Stored items

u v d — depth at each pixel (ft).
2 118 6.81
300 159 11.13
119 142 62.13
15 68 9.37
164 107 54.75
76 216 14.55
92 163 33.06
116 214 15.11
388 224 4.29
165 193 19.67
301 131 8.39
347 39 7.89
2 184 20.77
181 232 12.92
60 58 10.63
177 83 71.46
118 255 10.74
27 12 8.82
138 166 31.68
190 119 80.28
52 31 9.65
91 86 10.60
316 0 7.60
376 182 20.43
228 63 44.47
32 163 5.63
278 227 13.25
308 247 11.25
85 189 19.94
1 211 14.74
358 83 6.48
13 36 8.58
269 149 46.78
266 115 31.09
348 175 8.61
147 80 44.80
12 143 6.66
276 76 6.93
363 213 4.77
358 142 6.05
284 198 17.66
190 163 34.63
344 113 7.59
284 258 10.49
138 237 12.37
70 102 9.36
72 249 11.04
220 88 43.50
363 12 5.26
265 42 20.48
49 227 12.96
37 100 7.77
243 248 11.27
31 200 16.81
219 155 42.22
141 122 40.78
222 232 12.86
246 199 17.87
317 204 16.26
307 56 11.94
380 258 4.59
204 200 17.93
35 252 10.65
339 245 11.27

(What the task requires) Output an identical copy of every record above.

(Completed exercise)
u v d — depth at each pixel (ft).
2 118 6.81
300 159 11.13
119 142 62.13
15 68 9.37
164 107 54.75
76 216 14.55
92 163 33.06
116 214 15.11
388 224 4.29
165 193 19.67
301 131 8.39
347 39 7.89
2 184 20.77
181 232 12.92
60 58 10.63
177 83 71.46
118 255 10.74
27 12 8.82
138 166 31.68
190 119 80.28
52 31 9.65
91 86 10.60
316 0 7.60
376 182 20.43
228 63 44.47
32 163 5.63
278 227 13.25
308 247 11.25
85 189 19.94
1 211 14.74
358 83 6.48
13 36 8.58
269 149 46.78
266 115 31.09
348 175 8.61
147 80 44.80
12 143 6.66
276 76 6.93
363 213 4.77
358 142 6.05
284 198 17.66
190 163 34.63
344 113 7.59
284 258 10.49
138 237 12.37
70 102 9.36
72 249 11.04
220 88 43.50
363 12 5.26
265 42 20.48
49 227 12.96
37 100 7.77
243 248 11.27
31 200 16.81
219 155 42.22
141 122 40.78
222 232 12.86
246 199 17.87
317 204 16.26
307 56 11.94
380 258 4.59
204 200 17.93
35 252 10.65
339 245 11.27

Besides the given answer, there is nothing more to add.